■ WHAT THIS TASK INVOLVES:
Replace "schnapps" with "brandy" in the records, starting at the first line and ending at the line that contains "- 12 - 48 hours". Give back only those lines, leaving everything else in them unchanged.

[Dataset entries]
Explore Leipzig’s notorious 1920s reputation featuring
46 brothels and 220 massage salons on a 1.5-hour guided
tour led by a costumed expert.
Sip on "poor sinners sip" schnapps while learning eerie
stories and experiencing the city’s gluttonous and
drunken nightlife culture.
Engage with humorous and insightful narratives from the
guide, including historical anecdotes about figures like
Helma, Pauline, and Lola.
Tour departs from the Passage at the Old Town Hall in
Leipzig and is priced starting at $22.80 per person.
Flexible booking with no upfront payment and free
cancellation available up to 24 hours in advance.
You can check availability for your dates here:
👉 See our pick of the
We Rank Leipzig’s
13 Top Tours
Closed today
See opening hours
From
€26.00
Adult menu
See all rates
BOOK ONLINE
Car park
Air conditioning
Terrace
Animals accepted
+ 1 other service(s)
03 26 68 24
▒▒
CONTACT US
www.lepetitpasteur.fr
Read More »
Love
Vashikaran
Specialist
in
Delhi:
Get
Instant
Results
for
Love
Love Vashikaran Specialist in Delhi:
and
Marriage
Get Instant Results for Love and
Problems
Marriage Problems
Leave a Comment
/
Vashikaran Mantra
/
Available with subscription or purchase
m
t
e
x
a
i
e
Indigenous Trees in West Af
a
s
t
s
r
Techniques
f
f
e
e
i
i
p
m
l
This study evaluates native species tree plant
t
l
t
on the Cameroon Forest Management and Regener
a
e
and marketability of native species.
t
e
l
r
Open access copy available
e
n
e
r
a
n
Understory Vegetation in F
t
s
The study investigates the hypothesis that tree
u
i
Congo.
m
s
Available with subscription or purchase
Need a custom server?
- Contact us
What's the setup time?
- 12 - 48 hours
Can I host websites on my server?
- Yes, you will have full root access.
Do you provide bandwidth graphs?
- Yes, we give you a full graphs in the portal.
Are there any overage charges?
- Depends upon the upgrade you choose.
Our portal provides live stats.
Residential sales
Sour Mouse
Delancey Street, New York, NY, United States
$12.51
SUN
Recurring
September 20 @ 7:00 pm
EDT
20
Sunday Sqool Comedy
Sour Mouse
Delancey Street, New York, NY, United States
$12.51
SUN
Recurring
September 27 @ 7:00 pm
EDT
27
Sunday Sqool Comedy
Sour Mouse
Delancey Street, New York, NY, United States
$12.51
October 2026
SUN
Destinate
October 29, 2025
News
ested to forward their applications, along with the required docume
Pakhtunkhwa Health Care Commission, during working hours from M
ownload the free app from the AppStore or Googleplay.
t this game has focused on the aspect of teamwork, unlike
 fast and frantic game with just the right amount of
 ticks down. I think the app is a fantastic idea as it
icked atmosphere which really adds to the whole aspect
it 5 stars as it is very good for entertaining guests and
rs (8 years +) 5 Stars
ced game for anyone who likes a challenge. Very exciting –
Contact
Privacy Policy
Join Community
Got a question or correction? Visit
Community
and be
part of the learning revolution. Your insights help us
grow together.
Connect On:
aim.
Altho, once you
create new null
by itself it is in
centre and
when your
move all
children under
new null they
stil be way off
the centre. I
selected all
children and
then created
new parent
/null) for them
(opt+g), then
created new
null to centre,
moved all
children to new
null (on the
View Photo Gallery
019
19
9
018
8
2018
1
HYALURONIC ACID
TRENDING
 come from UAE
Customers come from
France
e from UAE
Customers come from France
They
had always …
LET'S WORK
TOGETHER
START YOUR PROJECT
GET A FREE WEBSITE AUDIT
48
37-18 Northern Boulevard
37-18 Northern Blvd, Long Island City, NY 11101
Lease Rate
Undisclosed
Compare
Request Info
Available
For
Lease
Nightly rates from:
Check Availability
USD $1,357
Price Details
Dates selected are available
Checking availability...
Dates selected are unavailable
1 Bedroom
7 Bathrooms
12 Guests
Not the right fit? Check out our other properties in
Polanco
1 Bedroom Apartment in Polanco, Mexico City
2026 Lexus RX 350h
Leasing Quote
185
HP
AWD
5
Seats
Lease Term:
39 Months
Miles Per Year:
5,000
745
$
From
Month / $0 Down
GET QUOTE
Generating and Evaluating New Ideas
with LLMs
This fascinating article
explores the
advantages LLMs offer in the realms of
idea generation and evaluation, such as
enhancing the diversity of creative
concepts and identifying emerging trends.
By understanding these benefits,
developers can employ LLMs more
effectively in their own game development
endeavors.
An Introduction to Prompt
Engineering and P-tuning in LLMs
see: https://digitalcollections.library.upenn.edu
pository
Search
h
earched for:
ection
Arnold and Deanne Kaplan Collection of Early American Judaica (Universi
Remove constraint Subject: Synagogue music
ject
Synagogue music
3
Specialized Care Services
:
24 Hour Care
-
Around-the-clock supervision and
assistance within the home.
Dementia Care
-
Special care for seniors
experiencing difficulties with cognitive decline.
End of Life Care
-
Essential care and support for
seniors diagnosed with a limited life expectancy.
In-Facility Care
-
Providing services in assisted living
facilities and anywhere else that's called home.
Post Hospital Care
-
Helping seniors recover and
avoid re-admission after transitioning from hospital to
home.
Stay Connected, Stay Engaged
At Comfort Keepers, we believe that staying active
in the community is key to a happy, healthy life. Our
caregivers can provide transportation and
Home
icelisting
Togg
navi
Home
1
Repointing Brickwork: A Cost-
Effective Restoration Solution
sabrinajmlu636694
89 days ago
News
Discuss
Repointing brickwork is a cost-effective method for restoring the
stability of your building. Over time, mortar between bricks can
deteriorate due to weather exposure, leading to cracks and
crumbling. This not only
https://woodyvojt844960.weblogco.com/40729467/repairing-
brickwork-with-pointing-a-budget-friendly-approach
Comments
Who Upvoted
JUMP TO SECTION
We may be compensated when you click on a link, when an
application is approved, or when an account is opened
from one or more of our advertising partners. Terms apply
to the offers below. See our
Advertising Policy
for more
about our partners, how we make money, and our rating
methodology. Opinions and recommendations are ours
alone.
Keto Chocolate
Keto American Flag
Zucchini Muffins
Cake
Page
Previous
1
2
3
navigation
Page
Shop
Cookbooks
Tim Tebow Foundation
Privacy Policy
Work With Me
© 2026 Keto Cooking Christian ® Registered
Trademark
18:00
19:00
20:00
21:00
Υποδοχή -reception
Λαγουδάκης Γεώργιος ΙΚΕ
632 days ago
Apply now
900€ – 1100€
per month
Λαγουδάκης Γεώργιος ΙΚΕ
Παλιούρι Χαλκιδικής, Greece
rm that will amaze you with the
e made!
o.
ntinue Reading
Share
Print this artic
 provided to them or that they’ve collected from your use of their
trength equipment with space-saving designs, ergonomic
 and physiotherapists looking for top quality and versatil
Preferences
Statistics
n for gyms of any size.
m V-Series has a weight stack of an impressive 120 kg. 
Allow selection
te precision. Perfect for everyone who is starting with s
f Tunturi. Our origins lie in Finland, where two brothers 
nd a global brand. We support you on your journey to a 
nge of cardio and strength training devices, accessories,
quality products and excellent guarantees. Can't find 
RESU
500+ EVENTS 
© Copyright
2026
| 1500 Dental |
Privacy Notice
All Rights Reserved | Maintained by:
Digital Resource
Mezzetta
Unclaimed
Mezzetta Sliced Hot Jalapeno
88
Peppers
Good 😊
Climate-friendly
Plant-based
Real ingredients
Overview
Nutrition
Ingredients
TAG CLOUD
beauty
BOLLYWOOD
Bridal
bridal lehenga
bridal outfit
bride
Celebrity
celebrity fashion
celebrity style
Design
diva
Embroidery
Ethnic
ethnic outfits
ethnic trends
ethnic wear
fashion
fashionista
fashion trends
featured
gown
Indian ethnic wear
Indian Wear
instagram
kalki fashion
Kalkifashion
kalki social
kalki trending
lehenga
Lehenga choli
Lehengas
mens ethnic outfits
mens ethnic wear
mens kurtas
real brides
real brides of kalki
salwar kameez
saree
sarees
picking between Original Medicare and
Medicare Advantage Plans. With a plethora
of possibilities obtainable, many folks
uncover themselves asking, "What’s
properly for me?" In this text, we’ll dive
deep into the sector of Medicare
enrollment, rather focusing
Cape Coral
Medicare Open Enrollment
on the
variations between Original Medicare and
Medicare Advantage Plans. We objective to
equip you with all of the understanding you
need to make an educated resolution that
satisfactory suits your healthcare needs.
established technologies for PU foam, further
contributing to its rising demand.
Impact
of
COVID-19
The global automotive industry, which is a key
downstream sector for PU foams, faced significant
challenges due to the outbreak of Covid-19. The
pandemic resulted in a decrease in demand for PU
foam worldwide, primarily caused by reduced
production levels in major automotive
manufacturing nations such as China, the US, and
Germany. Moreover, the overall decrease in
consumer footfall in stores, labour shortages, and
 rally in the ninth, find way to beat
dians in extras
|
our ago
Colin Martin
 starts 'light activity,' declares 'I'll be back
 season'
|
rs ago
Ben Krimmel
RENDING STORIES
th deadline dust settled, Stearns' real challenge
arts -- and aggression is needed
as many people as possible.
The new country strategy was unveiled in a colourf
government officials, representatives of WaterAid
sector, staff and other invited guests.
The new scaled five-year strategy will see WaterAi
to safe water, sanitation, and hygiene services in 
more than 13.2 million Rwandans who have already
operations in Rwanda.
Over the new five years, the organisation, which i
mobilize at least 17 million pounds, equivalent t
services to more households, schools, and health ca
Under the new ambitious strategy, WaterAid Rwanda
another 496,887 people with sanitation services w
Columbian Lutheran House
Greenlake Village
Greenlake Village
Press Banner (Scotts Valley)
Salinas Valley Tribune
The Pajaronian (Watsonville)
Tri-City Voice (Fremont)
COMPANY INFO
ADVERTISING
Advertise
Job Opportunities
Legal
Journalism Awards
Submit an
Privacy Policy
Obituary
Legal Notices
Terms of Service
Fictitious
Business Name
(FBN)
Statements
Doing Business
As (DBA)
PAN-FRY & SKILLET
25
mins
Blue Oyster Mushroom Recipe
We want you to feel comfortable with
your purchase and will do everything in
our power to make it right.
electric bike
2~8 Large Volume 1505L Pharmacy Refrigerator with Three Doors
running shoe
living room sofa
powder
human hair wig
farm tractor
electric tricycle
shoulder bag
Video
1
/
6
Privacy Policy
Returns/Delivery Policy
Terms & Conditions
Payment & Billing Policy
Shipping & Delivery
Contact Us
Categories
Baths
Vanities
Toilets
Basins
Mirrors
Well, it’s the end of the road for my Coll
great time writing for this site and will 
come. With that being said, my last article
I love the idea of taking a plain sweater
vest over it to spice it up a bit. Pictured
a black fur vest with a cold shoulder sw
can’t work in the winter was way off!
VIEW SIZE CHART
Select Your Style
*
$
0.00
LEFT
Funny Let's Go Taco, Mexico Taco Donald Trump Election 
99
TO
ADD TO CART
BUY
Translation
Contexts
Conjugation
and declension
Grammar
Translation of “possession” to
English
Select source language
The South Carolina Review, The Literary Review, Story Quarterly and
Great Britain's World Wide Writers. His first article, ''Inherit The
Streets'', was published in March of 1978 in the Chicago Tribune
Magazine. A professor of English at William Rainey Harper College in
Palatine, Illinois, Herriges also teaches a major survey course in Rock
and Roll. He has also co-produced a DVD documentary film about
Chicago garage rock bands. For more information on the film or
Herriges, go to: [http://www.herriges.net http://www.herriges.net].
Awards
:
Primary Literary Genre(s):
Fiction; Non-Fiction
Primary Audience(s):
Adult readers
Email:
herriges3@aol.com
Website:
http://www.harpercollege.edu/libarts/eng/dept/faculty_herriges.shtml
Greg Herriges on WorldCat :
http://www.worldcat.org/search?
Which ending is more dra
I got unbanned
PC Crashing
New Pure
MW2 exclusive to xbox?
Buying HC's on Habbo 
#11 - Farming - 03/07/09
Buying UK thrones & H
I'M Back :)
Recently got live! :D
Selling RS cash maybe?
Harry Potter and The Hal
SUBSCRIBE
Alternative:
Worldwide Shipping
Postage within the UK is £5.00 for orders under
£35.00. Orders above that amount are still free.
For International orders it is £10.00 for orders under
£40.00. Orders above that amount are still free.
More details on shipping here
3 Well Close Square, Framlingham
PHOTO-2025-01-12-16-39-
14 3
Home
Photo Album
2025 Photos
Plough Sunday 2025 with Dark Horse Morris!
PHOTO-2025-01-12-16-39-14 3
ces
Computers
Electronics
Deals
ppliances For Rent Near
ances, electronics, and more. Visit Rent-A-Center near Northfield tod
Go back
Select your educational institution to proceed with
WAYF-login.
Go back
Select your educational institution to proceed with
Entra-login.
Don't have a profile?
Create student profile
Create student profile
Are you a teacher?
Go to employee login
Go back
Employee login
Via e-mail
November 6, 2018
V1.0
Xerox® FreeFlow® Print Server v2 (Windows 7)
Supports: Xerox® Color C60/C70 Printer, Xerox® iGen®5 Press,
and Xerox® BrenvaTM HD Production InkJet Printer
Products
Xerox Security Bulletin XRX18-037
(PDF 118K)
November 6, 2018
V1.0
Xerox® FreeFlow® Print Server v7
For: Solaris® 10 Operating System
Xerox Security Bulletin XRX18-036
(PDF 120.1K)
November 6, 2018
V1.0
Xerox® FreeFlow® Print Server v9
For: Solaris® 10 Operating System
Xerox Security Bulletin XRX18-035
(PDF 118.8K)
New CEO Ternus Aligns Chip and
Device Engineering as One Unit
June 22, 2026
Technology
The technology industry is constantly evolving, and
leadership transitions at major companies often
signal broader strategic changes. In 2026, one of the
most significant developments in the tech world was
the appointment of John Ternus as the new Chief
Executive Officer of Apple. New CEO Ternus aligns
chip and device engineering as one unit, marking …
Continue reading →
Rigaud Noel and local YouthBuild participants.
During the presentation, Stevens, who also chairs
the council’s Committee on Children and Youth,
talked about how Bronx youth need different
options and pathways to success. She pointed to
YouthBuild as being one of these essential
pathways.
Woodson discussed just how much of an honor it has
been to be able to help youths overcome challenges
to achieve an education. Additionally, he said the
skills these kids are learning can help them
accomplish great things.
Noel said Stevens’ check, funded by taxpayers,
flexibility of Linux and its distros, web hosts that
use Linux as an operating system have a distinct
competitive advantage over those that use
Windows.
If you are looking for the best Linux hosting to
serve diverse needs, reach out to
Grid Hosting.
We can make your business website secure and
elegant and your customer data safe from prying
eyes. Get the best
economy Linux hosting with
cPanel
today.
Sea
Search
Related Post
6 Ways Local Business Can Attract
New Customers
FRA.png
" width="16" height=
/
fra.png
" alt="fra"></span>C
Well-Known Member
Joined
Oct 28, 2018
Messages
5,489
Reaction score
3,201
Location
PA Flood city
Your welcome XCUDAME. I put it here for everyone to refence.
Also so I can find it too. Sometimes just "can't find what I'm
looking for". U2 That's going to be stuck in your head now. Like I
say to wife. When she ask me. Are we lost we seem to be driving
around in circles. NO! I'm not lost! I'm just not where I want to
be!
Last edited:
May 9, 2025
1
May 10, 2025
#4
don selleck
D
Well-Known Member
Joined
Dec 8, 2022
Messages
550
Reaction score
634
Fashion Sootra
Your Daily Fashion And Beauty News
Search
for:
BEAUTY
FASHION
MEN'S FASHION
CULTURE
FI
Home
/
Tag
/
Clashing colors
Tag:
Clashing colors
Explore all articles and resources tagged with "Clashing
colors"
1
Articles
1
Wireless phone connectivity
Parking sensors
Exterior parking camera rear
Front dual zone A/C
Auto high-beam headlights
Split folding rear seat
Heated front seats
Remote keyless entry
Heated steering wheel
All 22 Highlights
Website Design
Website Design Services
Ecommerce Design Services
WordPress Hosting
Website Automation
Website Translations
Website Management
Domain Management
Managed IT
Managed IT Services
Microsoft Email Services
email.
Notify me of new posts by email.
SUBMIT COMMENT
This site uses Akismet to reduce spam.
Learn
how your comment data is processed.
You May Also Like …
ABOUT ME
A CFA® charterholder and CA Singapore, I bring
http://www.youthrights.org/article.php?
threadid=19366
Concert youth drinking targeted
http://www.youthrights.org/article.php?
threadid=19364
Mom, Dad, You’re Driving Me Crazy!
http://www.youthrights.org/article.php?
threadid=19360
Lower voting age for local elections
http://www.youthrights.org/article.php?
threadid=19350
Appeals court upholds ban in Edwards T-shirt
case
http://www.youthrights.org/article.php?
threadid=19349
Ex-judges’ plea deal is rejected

■ RESULT OF THIS TASK:
Explore Leipzig’s notorious 1920s reputation featuring
46 brothels and 220 massage salons on a 1.5-hour guided
tour led by a costumed expert.
Sip on "poor sinners sip" brandy while learning eerie
stories and experiencing the city’s gluttonous and
drunken nightlife culture.
Engage with humorous and insightful narratives from the
guide, including historical anecdotes about figures like
Helma, Pauline, and Lola.
Tour departs from the Passage at the Old Town Hall in
Leipzig and is priced starting at $22.80 per person.
Flexible booking with no upfront payment and free
cancellation available up to 24 hours in advance.
You can check availability for your dates here:
👉 See our pick of the
We Rank Leipzig’s
13 Top Tours
Closed today
See opening hours
From
€26.00
Adult menu
See all rates
BOOK ONLINE
Car park
Air conditioning
Terrace
Animals accepted
+ 1 other service(s)
03 26 68 24
▒▒
CONTACT US
www.lepetitpasteur.fr
Read More »
Love
Vashikaran
Specialist
in
Delhi:
Get
Instant
Results
for
Love
Love Vashikaran Specialist in Delhi:
and
Marriage
Get Instant Results for Love and
Problems
Marriage Problems
Leave a Comment
/
Vashikaran Mantra
/
Available with subscription or purchase
m
t
e
x
a
i
e
Indigenous Trees in West Af
a
s
t
s
r
Techniques
f
f
e
e
i
i
p
m
l
This study evaluates native species tree plant
t
l
t
on the Cameroon Forest Management and Regener
a
e
and marketability of native species.
t
e
l
r
Open access copy available
e
n
e
r
a
n
Understory Vegetation in F
t
s
The study investigates the hypothesis that tree
u
i
Congo.
m
s
Available with subscription or purchase
Need a custom server?
- Contact us
What's the setup time?
- 12 - 48 hours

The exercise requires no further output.